**Problem to work on**
I need the entries printed again word for word, without the images.

**Dataset records**

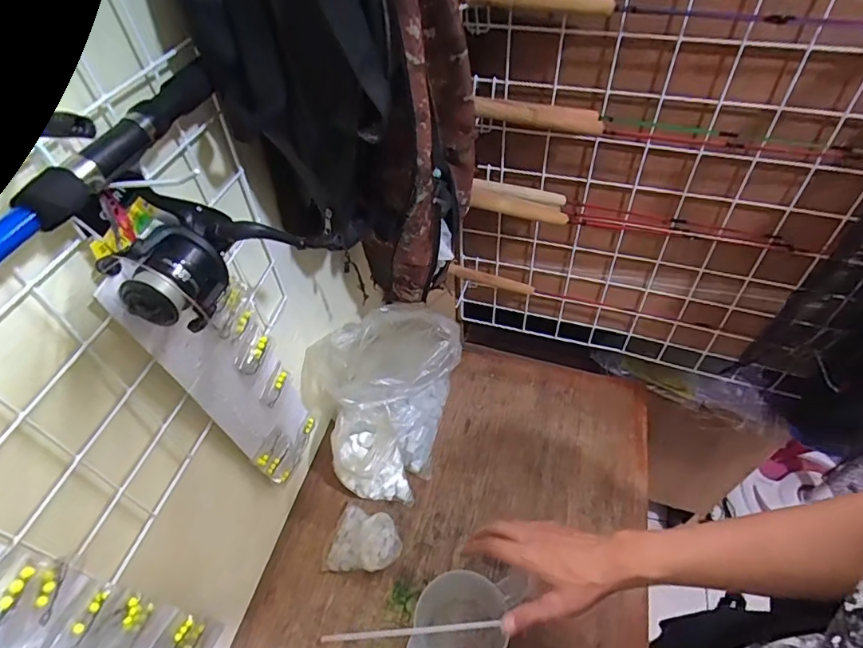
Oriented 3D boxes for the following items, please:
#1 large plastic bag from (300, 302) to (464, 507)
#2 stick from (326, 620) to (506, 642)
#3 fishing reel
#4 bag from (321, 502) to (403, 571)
[{"bbox_3d":[-0.080,0.095,0.727,0.206,0.207,0.242,21,54,20],"label":"large plastic bag"},{"bbox_3d":[-0.022,0.334,0.541,0.192,0.013,0.007,-5,50,1],"label":"stick"},{"bbox_3d":[-0.156,-0.069,0.361,0.156,0.095,0.086,-33,55,-22],"label":"fishing reel"},{"bbox_3d":[-0.090,0.300,0.689,0.096,0.032,0.084,7,51,10],"label":"bag"}]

**Answer to the problem**
Oriented 3D boxes for the following items, please:
#1 large plastic bag from (300, 302) to (464, 507)
#2 stick from (326, 620) to (506, 642)
#3 fishing reel
#4 bag from (321, 502) to (403, 571)
[{"bbox_3d":[-0.080,0.095,0.727,0.206,0.207,0.242,21,54,20],"label":"large plastic bag"},{"bbox_3d":[-0.022,0.334,0.541,0.192,0.013,0.007,-5,50,1],"label":"stick"},{"bbox_3d":[-0.156,-0.069,0.361,0.156,0.095,0.086,-33,55,-22],"label":"fishing reel"},{"bbox_3d":[-0.090,0.300,0.689,0.096,0.032,0.084,7,51,10],"label":"bag"}]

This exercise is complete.